The Acorn model addresses several specific credibility concerns. It emphasizes additionality by working with smallholder farmers who would not otherwise plant trees without the carbon payment. It emphasizes permanence through long-term relationships with participating farmers and monitoring of tree survival. It emphasizes verification through third-party certification processes. And it emphasizes benefit sharing by returning revenue to farmers rather than concentrating value capture at the project developer level.
Lenders including Rabobank have used data from the Acorn platform to support primary production finance decisions, treating the carbon revenue stream as an additional income source for smallholder borrowers that can be considered in credit risk assessment. This integration of carbon finance with commercial lending is one of the most interesting recent developments in African climate finance.
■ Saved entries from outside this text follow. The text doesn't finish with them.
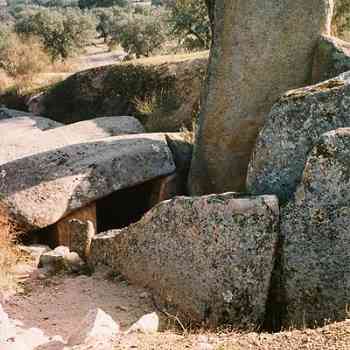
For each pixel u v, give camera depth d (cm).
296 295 427
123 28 2653
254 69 662
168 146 781
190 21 1673
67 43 2636
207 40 1664
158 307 475
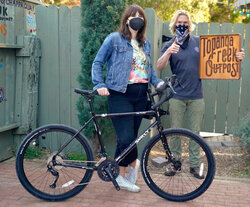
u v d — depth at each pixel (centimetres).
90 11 406
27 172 346
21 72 443
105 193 321
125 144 307
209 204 299
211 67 361
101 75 301
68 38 446
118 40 302
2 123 425
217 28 514
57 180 317
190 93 360
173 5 1039
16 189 327
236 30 509
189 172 334
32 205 293
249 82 517
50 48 454
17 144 451
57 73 456
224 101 533
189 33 356
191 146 334
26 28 468
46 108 466
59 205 294
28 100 445
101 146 311
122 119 307
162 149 318
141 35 309
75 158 396
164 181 322
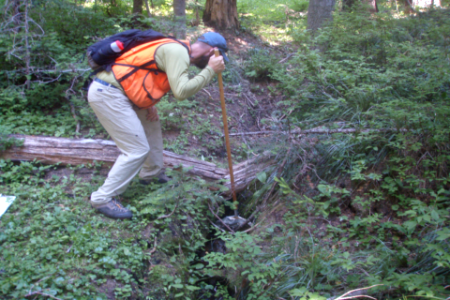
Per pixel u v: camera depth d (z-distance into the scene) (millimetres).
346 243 3475
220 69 3027
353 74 5488
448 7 9875
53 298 2430
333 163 4273
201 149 4703
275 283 3012
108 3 7086
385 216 3846
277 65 6391
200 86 2938
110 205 3268
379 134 4289
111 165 3934
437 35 7012
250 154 4770
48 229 2986
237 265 3383
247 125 5523
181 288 3084
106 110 3006
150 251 3162
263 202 4301
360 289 2545
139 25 6348
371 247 3492
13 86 4551
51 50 4727
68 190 3574
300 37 6441
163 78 3037
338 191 3697
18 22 4895
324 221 3904
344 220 3895
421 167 3980
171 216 3521
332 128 4672
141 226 3301
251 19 8680
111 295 2652
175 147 4516
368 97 4984
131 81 2949
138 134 3105
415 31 7719
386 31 6695
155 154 3656
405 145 3934
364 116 4738
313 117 5172
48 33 4906
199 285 3404
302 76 5535
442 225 3242
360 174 3889
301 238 3555
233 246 2912
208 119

Clean cookstoves represent another potential source of African carbon credits. Approximately 900 million Africans lack access to clean cooking, relying on wood, charcoal, kerosene, or other traditional fuels that produce both indoor air pollution and carbon emissions. Clean cookstove projects generate carbon credits by measuring the emissions avoided when households switch from traditional fuels to cleaner alternatives (LPG, electric, or improved biomass stoves). Several African companies have built clean cookstove businesses that combine direct sales with carbon credit revenue, using the credit stream to subsidize the cost of stoves for low-income households.
The clean cookstove category faced the same credibility scrutiny as other voluntary carbon categories, with specific concerns about how emissions reductions were calculated and verified. The category has since developed more rigorous methodologies that aim to address these concerns, but buyer confidence remains uneven.
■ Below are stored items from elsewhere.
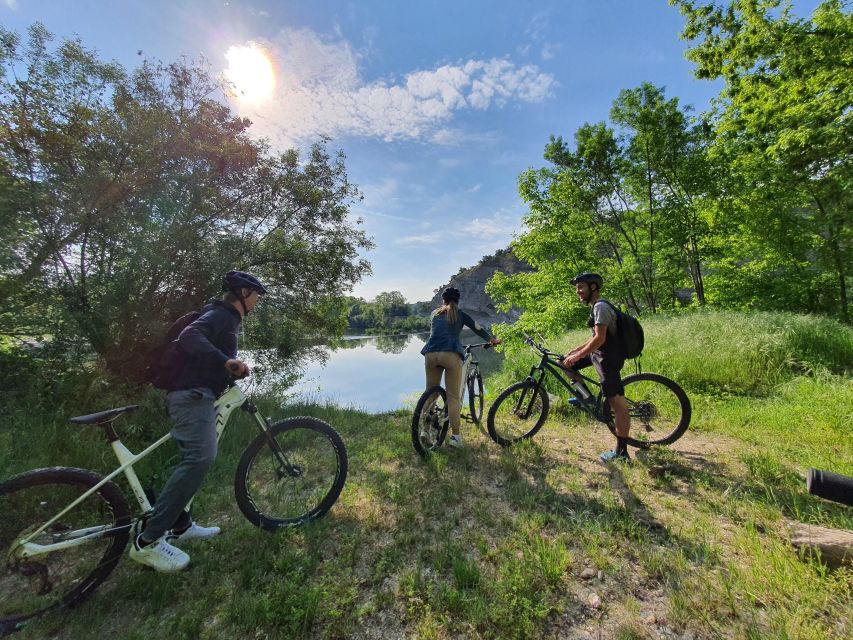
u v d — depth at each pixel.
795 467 3.40
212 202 7.23
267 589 2.14
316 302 10.05
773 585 2.01
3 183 5.12
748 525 2.52
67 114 5.74
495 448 4.23
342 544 2.57
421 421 4.00
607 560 2.30
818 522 2.53
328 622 1.93
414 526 2.76
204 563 2.39
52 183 5.66
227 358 2.40
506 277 15.62
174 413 2.37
Three indicators will shape African carbon markets. First, whether voluntary carbon market prices recover from their 2023 to 2024 downturn, creating the commercial pull that would support expanded African issuance. Second, whether specific African projects and platforms (Acorn, clean cookstove operators, forest projects in Kenya, Madagascar, and elsewhere) achieve the credibility standards that skeptical buyers require. Third, whether Article 6 of the Paris Agreement, which governs international carbon trading between countries, produces operational mechanisms that African countries can use to access compliance carbon market demand from Europe, Asia, or elsewhere. African carbon markets remain the most ambitious and the most uncertain category of African climate finance, and the outcomes over the next two years will shape whether ACMI's 2030 targets become realistic or aspirational.